Yanıtlardan çok soruların peşine düşen Tarık Tazegül, sormakta olduğu soruların, felsefenin temel sorularıyla ilişkisini keşfedince felsefede ilerlemeye karar vermiş. Yeditepe Üniversitesinde felsefe lisansı, İstanbul Üniversitesi’nde felsefe yüksek lisansı yapan Tarık Tazegül, Maltepe Üniversitesinde doktorasına devam ediyor. Tazegül, felsefenin kendiyle yüzleşmesi için insana, aynaya bakma alışkanlığı kazandırdığını söylüyor: “Gündelikle ilişkimizde farkına varmadığımız, belki de bir biçimde alışageldiğimiz düşünce, içerik ve tarzlarının ayırdına varabilmemiz konusunda felsefenin ve felsefece düşünmenin açtığı yol, aynaya bakma alışkanlığını kazandırır bize. Alışagelinenin çözümlenmesidir bu aynaya bakma süreci.”
***
–Neden felsefe? Yolun nasıl felsefeye düştü?
-Sorular… Kendimi bildim bileli sorular sormaktan keyif alırım çünkü yanıttan çok sorunun önde geldiğini, önemli olduğunu düşünürüm. Nitekim felsefe alanında ilerlemek kararını lise son sınıfta verdim. O vakit de insan, toplum, zihin, hak, varlık gibi kavramlar hakkında çeşitli sorular sormaktan büyük keyif alırdım. Ancak soruların da yöneldiği nesneler bakımından çeşitli nitelikte olduğunun ayırdına, yine bu ve ilişkili diğer kavramları kendisine malzeme edinen bilgi alanlarını keşfetmiş olmakla vardım. Sosyoloji, psikoloji ve antropoloji gibi alanlar benim için önde geliyordu. Bu alanlarla ilgili temel kimi okumalara başvurduktan sonra, hâlihazırda sormakta olduğum soruların niteliğinin felsefi nitelikte, neliğe ilişkin sorular olduğunun ayırdına vardım. Böylece sormakta olduğum soruların, felsefenin temel sorularıyla olan ilişkisini keşfettiğimde, tercihim felsefe alanında ilerlemek ve ustalaşma yoluna girmek oldu.
–Peki, felsefe sana ne yaptı? Felsefeyle birlikte değişen bir şey oldu mu hayatında?
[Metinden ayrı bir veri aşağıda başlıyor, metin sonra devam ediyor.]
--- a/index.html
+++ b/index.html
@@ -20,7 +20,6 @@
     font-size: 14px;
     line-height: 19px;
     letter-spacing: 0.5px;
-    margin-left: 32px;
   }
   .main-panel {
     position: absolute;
-Özenli düşünmek… Her insan düşünür ancak her insan özenli düşünmez. Özenli düşünmenin gereği –eğer bu bir felsefi düşünme, konuşma olacaksa– bunun yalnızca düşünmenin yüzü suyu hürmetine sürdürülmesidir. Kaldı ki Aristoteles’in “Sofistçe Çürütmeler” adlı yapıtı, felsefece düşünmenin felsefece olmayan düşünme tarzlarından ayrımını ortaya koyması bakımından önde gelir. Felsefenin kazandırdığı bu özenli düşünme becerisi, bana yalnızca felsefi metinler üzerine eğilirken değil, aynı zamanda gündelik düşünmeler konusunda da soğukkanlı olmak ve durumu çözümlemek hassasiyetlerini kazandırmıştır, denebilir.
–Kimileri felsefeden korkuyor. Felsefeden korkmaya gerek var mı sence ve bu korku nasıl aşılabilir?
-Kendiyle yüzleşme korkusu… Gündelikle ilişkimizde farkına varmadığımız, belki de bir biçimde alışageldiğimiz düşünce, içerik ve tarzlarının ayırdına varabilmemiz konusunda felsefenin ve felsefece düşünmenin açtığı yol, aynaya bakma alışkanlığını kazandırır bize. Alışagelinenin çözümlenmesidir bu aynaya bakma süreci. Böylece kişi, bir başkasını ele alma konforunu terk eder ve kendisini inceleme nesnesi haline getirir. Çoğu kez de bu, bir tür yıkım olarak görüldüğünden olumsuzmuş gibi anlaşılır. Oysa bu süreç, insanın bir şeyi “neden” istediğini, “neden” düşündüğünü ve “neden” öyle gördüğünü anladığı bir süreçtir. İnsan bir kere bu yola girdi mi, eleştiren ve dönüştüren bir sürecin içerisinde bulur kendini. Yorucu olsa gerek ki uzun bir yolu bir çırpıda görmenin verdiği ağırlığı hisseder insan. Açıkçası bir tür huydur (hexis) bu. Yapa yapa edinilir.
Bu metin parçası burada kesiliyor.